When I think about it, when I reach deep into the heart of the matter and feel for what I love most about Christmas, it’s the light.
The winter solstice falls just a few days before Christmas. It is a day of magic and mystery to some, a day of science reconfirmed to others, but all agree the winter solstice is significant. That day when we stop falling further into darkness and start edging our way slowly back towards the light is a powerful thing.
You might not notice it much at first, but by Christmas day it is no longer a suspicion, but an obvious truth: Today had oh so slightly more sunshine than yesterday, and tomorrow brings the promise of more again. Spring is coming, bit by bit, and with it all the dreams of gardens and harvests and wonderful family meals fresh from the earth.
Too optimistic? I could see how you might see it that way. Spring is, for us, still months away (though I must admit, having had the first green Christmas in over a decade, Spring does feel like she is already here).

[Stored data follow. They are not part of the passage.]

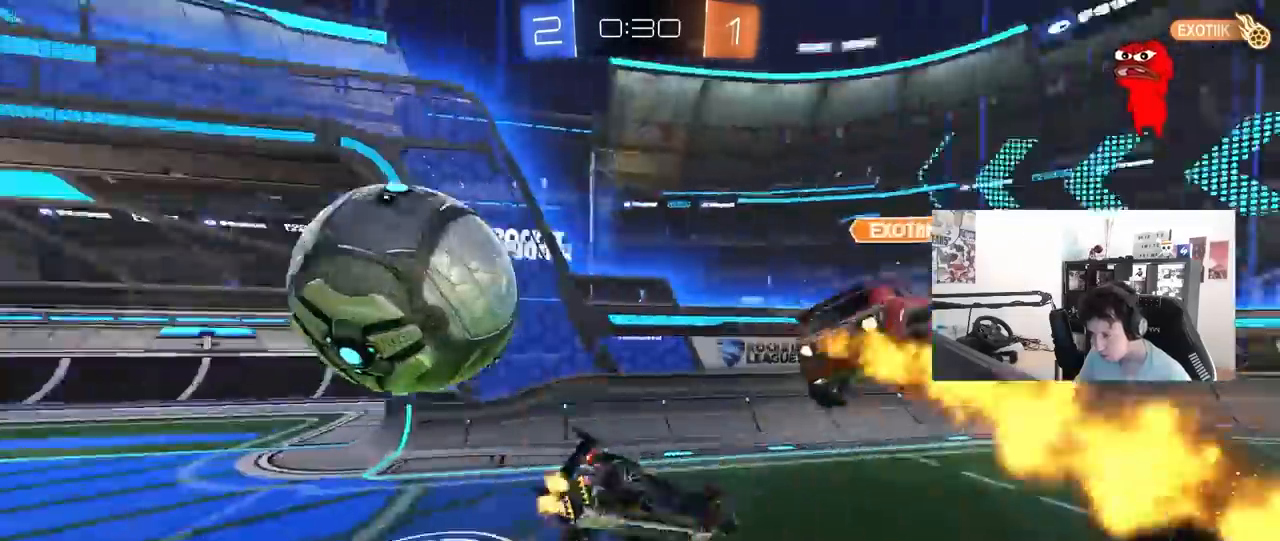
{"keys": ["a", "s", "shift"], "mouse": [], "mouse_move": "still", "events": [[50, "mouse_left", "up"], [50, "mouse_right", "up"]]}
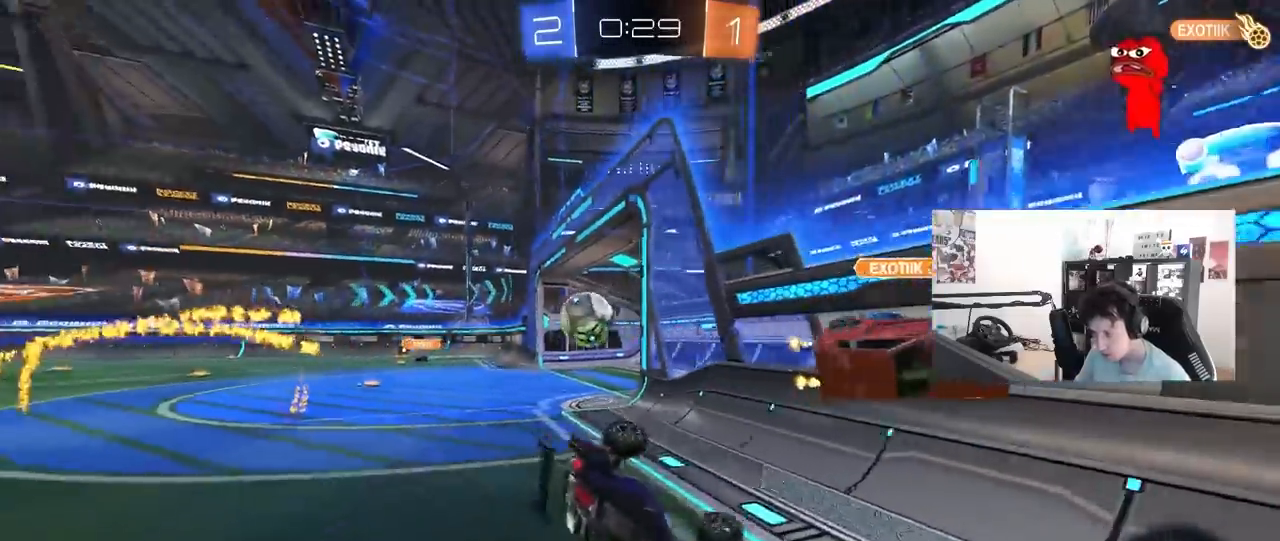
{"keys": ["d"], "mouse": [], "mouse_move": "still", "events": [[100, "shift", "up"], [150, "a", "up"], [250, "d", "down"], [250, "s", "up"]]}
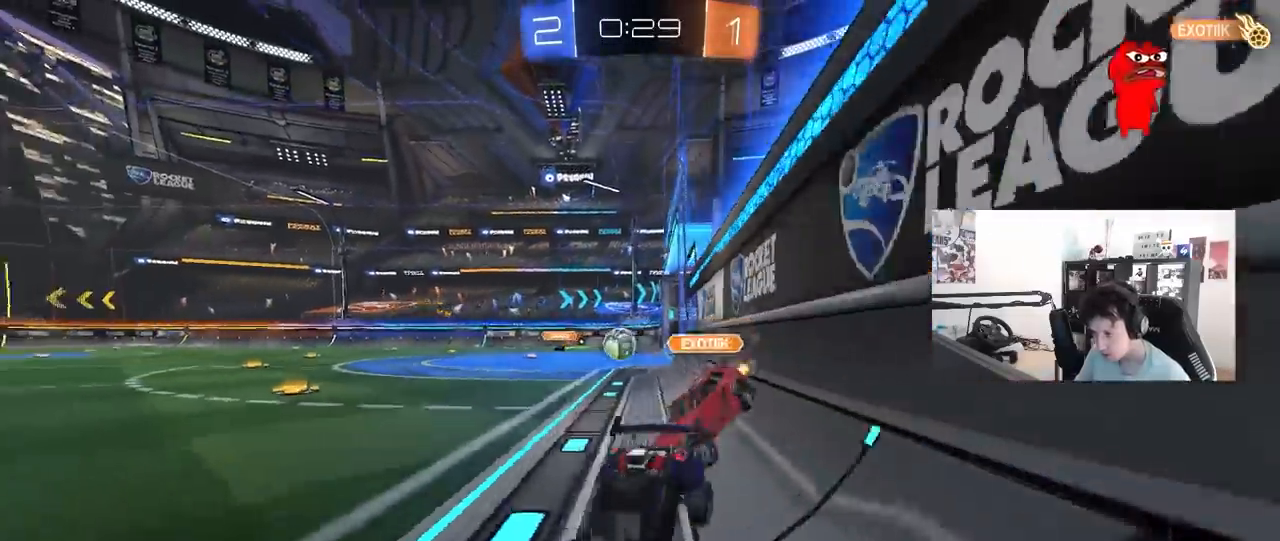
{"keys": ["d", "w"], "mouse": [], "mouse_move": "still", "events": [[33, "w", "down"], [67, "d", "up"], [167, "d", "down"], [317, "d", "up"], [400, "d", "down"]]}
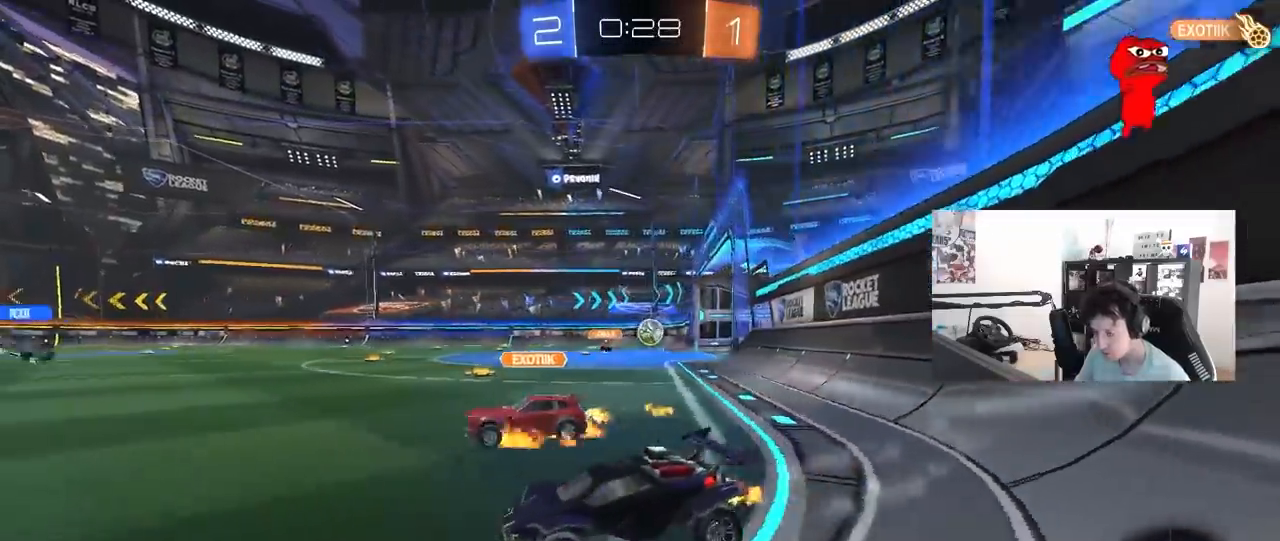
{"keys": ["d", "shift", "w"], "mouse": [], "mouse_move": "still", "events": [[133, "d", "up"], [333, "d", "down"], [367, "shift", "down"]]}
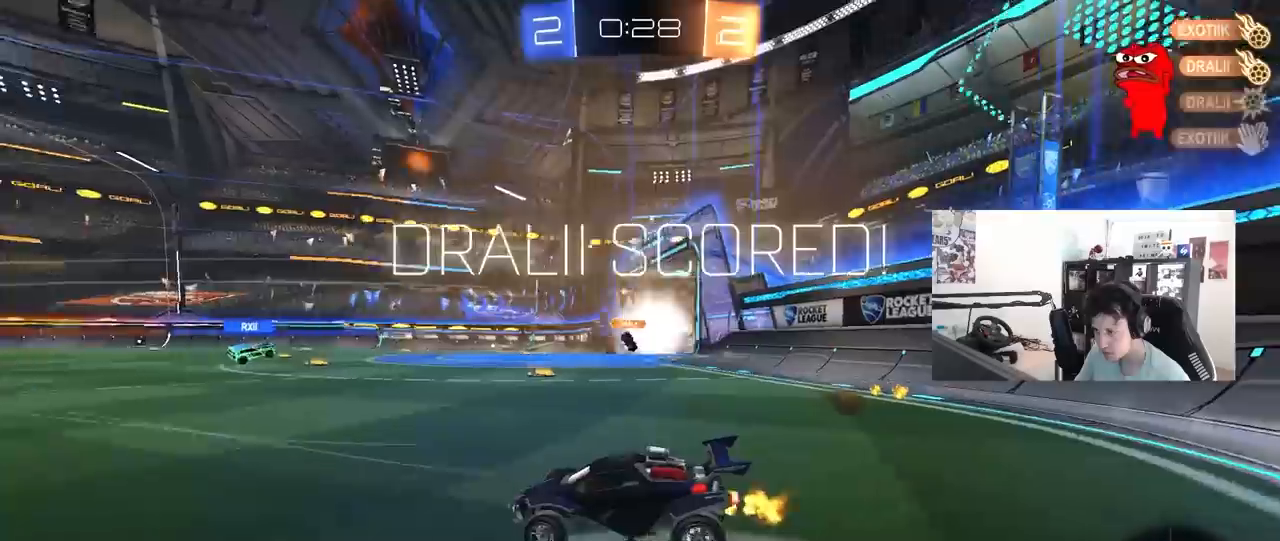
{"keys": ["d", "tab", "w"], "mouse": [], "mouse_move": "up-right", "events": [[17, "shift", "up"], [333, "tab", "down"]]}
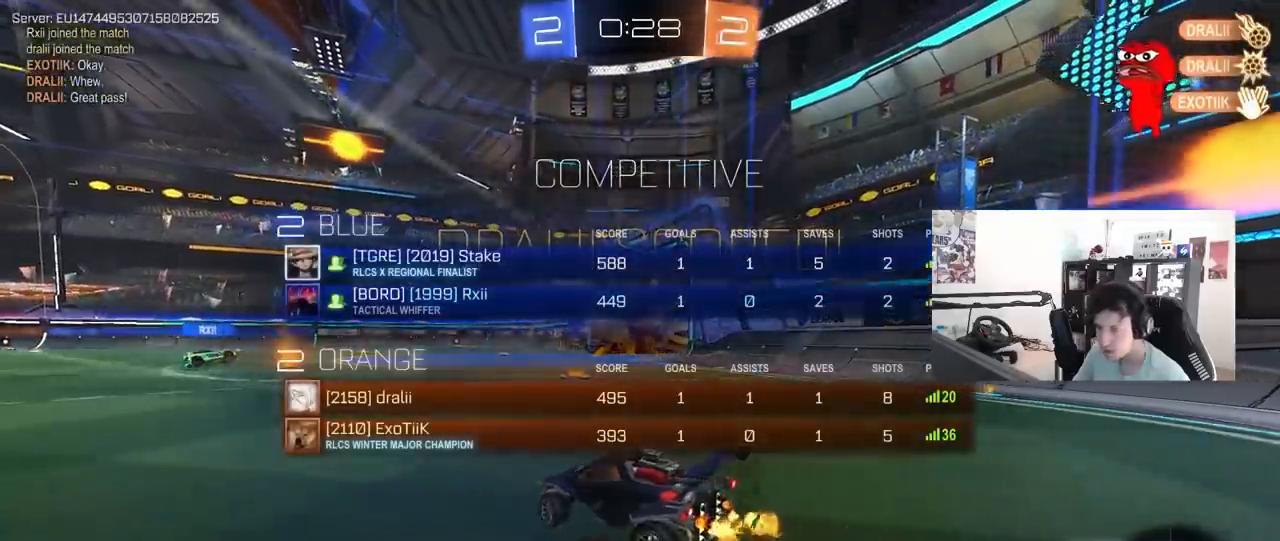
{"keys": ["tab", "w"], "mouse": [], "mouse_move": "still", "events": [[317, "d", "up"]]}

I still dread the bitterly cold days of late January and am resigned to the dreariness of February and seemingly endless month of March. But with the dawn of Christmas day, I know deep inside that this little ball of water and rock we call home has continued on its merry way around the universe, laws of physics and orbital mechanics still intact, carrying us all along for the journey.
And with that knowledge comes the surety that Spring is indeed coming.